GPT-4o collapses that to one model. End-to-end audio. The reported median voice latency is around 320ms. That is the same ballpark as a human turn-taking gap. Below that threshold, the experience stops feeling like talking to a machine and starts feeling like a phone call.
If you have shipped a voice product on the old pipeline you already know it sounds robotic, especially around interruptions. 4o changes the floor.
What this breaks
A few things in your stack that will look stupid in six months:
- Your transcription pipeline as a separate service. If you run Whisper as a sidecar to feed an LLM, you are paying twice and losing fidelity. Plan to consolidate.
- Your prompt eval harness. Most evaluation tooling I have seen assumes text-in, text-out. Audio-in evaluation is a different problem. You will need new metrics, new fixtures, new ways of seeding regression tests.
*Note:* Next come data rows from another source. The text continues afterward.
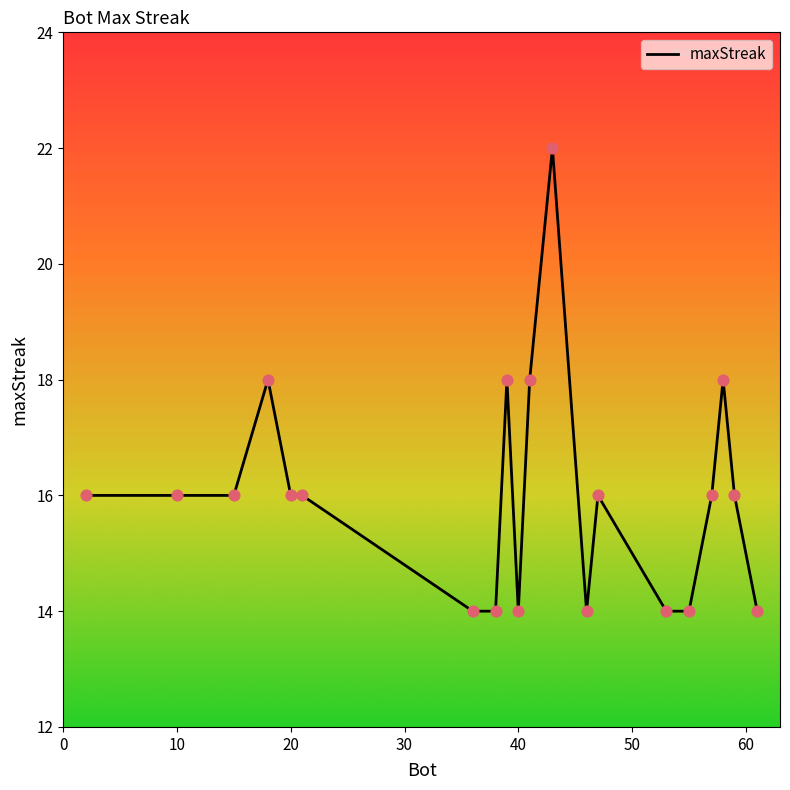

What is the smallest value displayed?

14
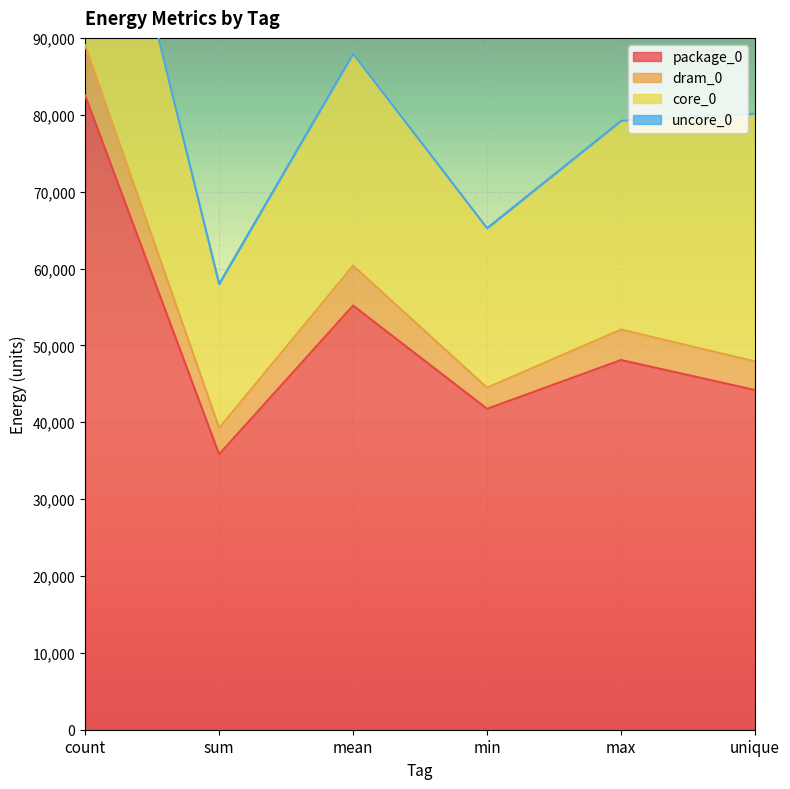

True or false: package_0 and uncore_0 cross at least once.

False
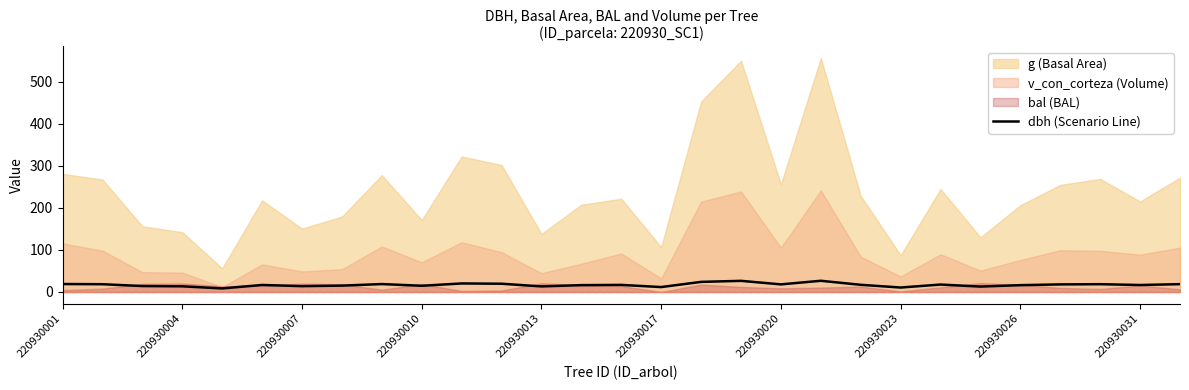

True or false: dbh (Scenario Line) has a value of 10.6 at 220930023.

True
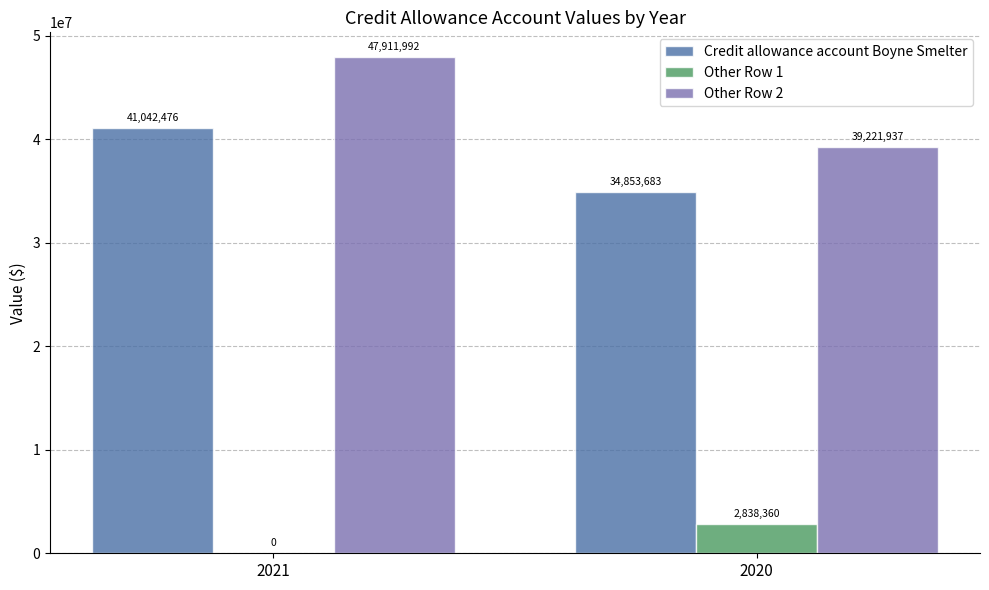

Which series has the largest total across all categories?

Other Row 2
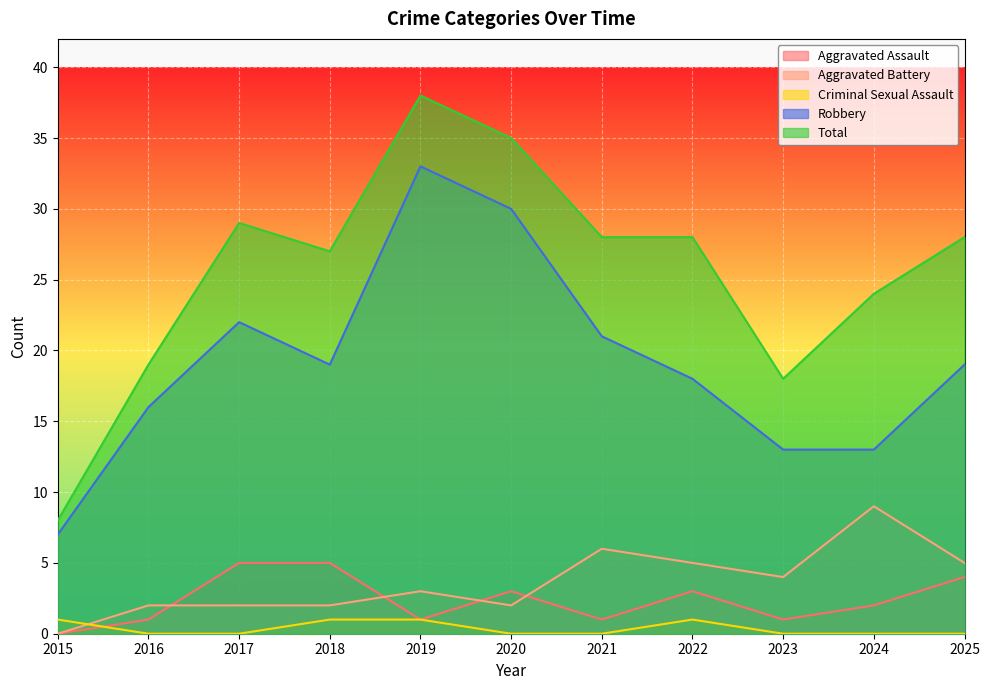

Which series changed the most between 2017 and 2025?

Aggravated Battery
- Your latency SLOs. If your voice product targets 800ms p95 today because that was achievable, your competitors will move to 350ms. Adjust.
- Your data pipeline. Audio is heavier than text. Storage, transit, retention, redaction all get harder. Talk to legal early.
What it does not change
The model is still a stochastic text generator wearing a microphone. It will hallucinate. It will agree with confidently wrong users. It will refuse things it should not refuse and answer things it should. None of the multimodal magic fixes the alignment problem.
It is also still a hosted API with rate limits and a vendor relationship. If you are building anything that needs to run offline, on-device, or in an air-gapped environment, 4o is irrelevant to you and Llama 3 is not.
What I am doing
For one client I'm rebuilding their support voicebot from a Whisper-then-GPT pipeline onto 4o realtime. I expect the engineering to take a month and the product team to spend two months redesigning the conversation because suddenly the model can handle interruptions gracefully and the old script breaks.
For everyone else I am pushing one habit: stop thinking of "the LLM" as a box that takes a string and emits a string. Start thinking of it as a multimodal endpoint with a context window and a price per second. The shape of your application changes once the model can hear.
The pricing detail nobody is reading
GPT-4o is half the price of Turbo on input, a third on output. That sounds incremental until you remember that frontier models have halved in price roughly every nine months for two years. If that curve continues, by mid-2025 you are running near-frontier inference for the price of GPT-3.5 today.
Build with that in your roadmap. The thing you cannot afford this year you can afford next year. Architect for the migration, not the snapshot.